Malgré un palmarès impressionnant, Nathalie Benoit n’est pas une vedette médiatique du sport français. Pourtant, elle est au plus haut niveau mondial de son sport, l’aviron, depuis deux ans. Mais cette discipline n’attire pas les médias, elle ne brasse pas les euros par centaines de millions comme le football ou le rugby. L’aviron est en outre l’un des rares sports dans lequel sportifs et handisportifs s’expriment lors des mêmes compétitions, et c’est devant l’ensemble de l’élite mondiale que Nathalie Benoit a triomphé en 2010 et s’est classée seconde en 2009 et 2011 lors du championnat du monde. « J’ai choisi l’aviron pour être sur l’eau, c’est un sport très esthétique, explique-t-elle. J’avais essayé avant d’être touchée par la sclérose en plaques, mais les horaires étaient impossibles et le coût trop élevé pour mes ressources de l’époque ». Ce n’est qu’après les premières poussées de SEP, une maladie qui s’est révélée en 2005 et la prive de l’usage de ses jambes, que Nathalie Benoit a pu pratiquer l’aviron. « J’ai toujours vécu en Provence, je voulais enseigner et je préparais une licence en Sciences et techniques des activités physiques et sportives [STAPS] quand la maladie s’est déclenchée; je me suis réorientée vers le métier de professeur des écoles, dans la filière normale ».

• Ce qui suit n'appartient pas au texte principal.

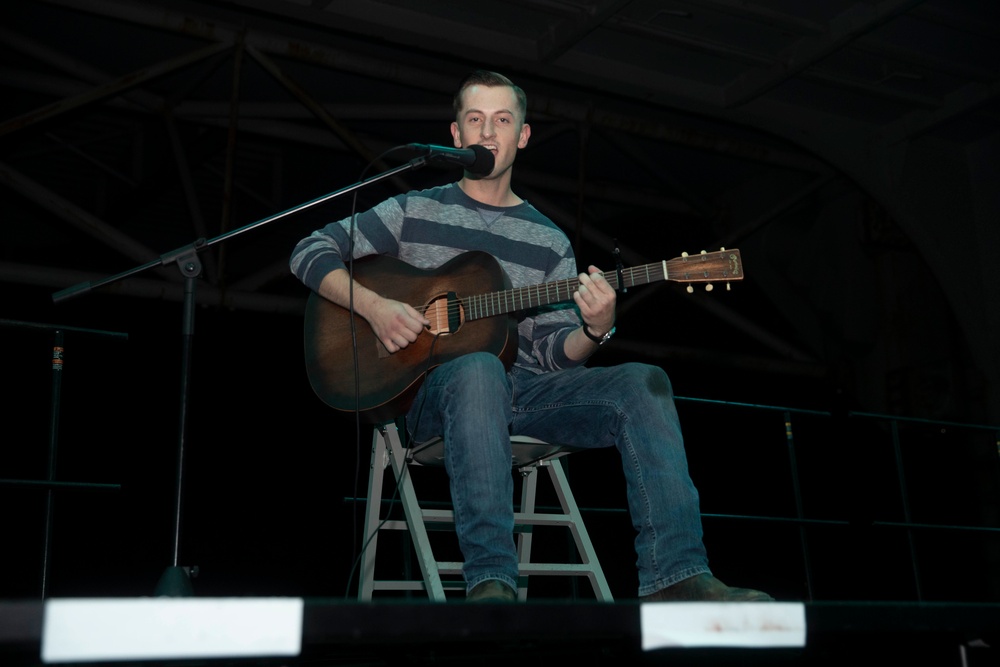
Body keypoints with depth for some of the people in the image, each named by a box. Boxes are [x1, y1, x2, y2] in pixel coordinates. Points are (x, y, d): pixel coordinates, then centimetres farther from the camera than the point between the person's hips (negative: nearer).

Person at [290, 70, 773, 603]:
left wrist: (595, 330, -13)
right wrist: (374, 306, -11)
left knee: (643, 383, -20)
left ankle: (675, 578, -28)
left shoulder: (549, 243, 16)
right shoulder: (416, 212, 10)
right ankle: (490, 584, -42)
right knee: (480, 368, -40)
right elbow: (312, 251, 5)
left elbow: (553, 352, 9)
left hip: (525, 391, 4)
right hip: (433, 389, -3)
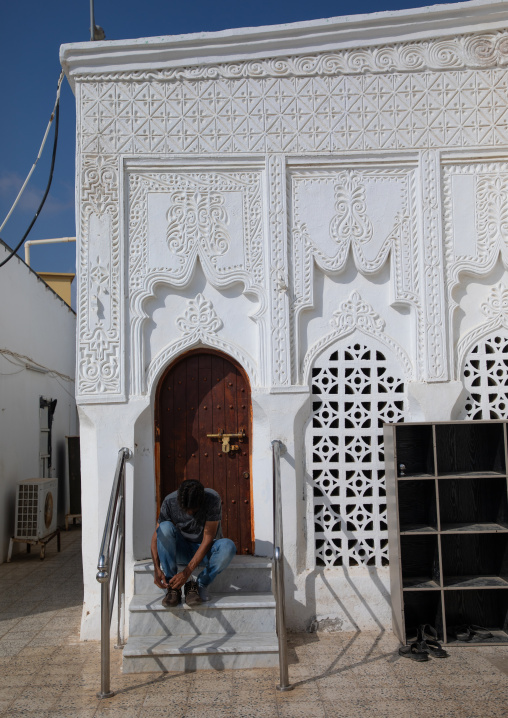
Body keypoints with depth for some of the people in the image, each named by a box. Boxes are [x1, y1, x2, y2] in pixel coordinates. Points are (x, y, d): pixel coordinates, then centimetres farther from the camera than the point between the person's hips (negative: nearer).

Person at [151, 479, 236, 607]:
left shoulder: (213, 500, -24)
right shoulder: (170, 502, -17)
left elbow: (207, 540, -24)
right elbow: (156, 536, -14)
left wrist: (187, 572, -29)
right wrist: (156, 569, -29)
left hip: (205, 550, -1)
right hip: (181, 550, 2)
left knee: (228, 546, -35)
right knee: (165, 527, -30)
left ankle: (199, 586, -15)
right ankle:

Après une période d’enseignement en classe, Nathalie Benoit a intégré le Centre National d’Enseignement à Distance et fait travailler des élèves du primaire : « Avec eux, j’effectue beaucoup de reformulation, en dispensant un petit cours sur les points mal compris, quelles que soient les matières. Les parents jouent un grand rôle auprès de leurs enfants, dans l’enseignement à distance. J’enseigne à toutes sortes d’enfants, sportifs, itinérants, vivant à l’étranger ou suivant l’école à la carte, ou dans une école d’Haïti… Avant, j’avais enseigné aux enfants hospitalisés à l’hôpital Nord à Marseille, c’était très intéressant mais aussi très fatigant, j’avais des poussées de SEP, j’ai voulu préserver ma santé. »

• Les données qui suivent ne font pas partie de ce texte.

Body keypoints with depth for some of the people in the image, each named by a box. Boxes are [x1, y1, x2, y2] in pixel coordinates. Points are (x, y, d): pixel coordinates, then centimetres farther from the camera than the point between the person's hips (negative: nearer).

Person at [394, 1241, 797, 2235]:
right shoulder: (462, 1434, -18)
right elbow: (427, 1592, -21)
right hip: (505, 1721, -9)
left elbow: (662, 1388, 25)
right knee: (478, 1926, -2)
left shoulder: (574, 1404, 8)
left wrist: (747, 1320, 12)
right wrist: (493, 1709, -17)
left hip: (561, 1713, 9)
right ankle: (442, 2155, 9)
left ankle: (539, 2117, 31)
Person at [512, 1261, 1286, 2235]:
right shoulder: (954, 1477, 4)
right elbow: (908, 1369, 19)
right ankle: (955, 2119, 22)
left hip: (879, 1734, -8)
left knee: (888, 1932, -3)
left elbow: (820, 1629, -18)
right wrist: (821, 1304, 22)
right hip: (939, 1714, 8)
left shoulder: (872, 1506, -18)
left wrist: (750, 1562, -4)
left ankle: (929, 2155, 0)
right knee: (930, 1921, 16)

Cela ne l’a empêché de participer à l’édition 2010 du rallye Aicha des Gazelles, un raid automobile d’orientation couru chaque fin d’hiver dans le désert marocain : « On est en voiture dix heures par jour en moyenne, c’est assez dur, mais c’est une belle expérience. Le bivouac est assez rudimentaire; pour moi, l’organisation avait prévu une petite tente avec douche et toilettes. » Pour le duo qu’elle formait avec Isabelle Danjou, le rallye a été mouvementé : « La voiture était mal équipée et mal préparée, on est en procès avec le loueur qui a, depuis, déposé le bilan… » Malgré cette déconvenue, Nathalie Benoit aurait aimé retenter l’aventure, mais les organisateurs lui opposent désormais des conditions draconiennes, telle la signature d’une décharge totale de responsabilité faite devant notaire !
Alors, c’est vers la voile et le ski de fond qu’elle porte son regard, même si sa priorité sportive reste les Jeux Paralympiques de Londres 2012 : « Grace à mon titre de vice-championne au championnat du monde qui s’est récemment déroulé à Bled, en Slovénie, un bateau français est qualifié pour les Jeux. Mais celle qui l’occupera sera la meilleure issue des compétitions françaises; rien ne dit encore que ce sera moi… » Nathalie Benoit devra poursuivre l’entrainement, tout en travaillant à temps-plein, faute de « gros » sponsor.
Elle a toutefois obtenu une bourse de la Française des Jeux, qui l’a sélectionnée parmi d’autres pratiquants de sports peu ou pas médiatiques dans le cadre des 20 ans de son challenge. Résidant dans un bourg proche, Les Pennes-Mirabeau, elle s’entraine plusieurs fois par semaine à Marseille, entre le port de l’Estaque et Corbières, un parcours de deux kilomètres abrité de la houle par la digue du large. Et quand le temps ne le permet pas, elle travaille sur un ergomètre, un rameur avec ventilateur reproduisant l’accélération. Son club, le Cercle de l’Aviron de Marseille, fournit le matériel, prend en charge le bateau et couvre les frais de déplacement en compétition nationale. A l’international, c’est l’équipe de France qui gère : « La Fédération Française des Sociétés d’Aviron prend en charge la compétition de tous les sportifs, la Fédération Française Handisport comptabilise les avirons handisports. Tous les sports devraient être gérés comme ça, toutes les fédérations devraient fonctionner ainsi ! ». A égalité handis-valides.
Propos recueillis par Laurent Lejard, septembre 2011.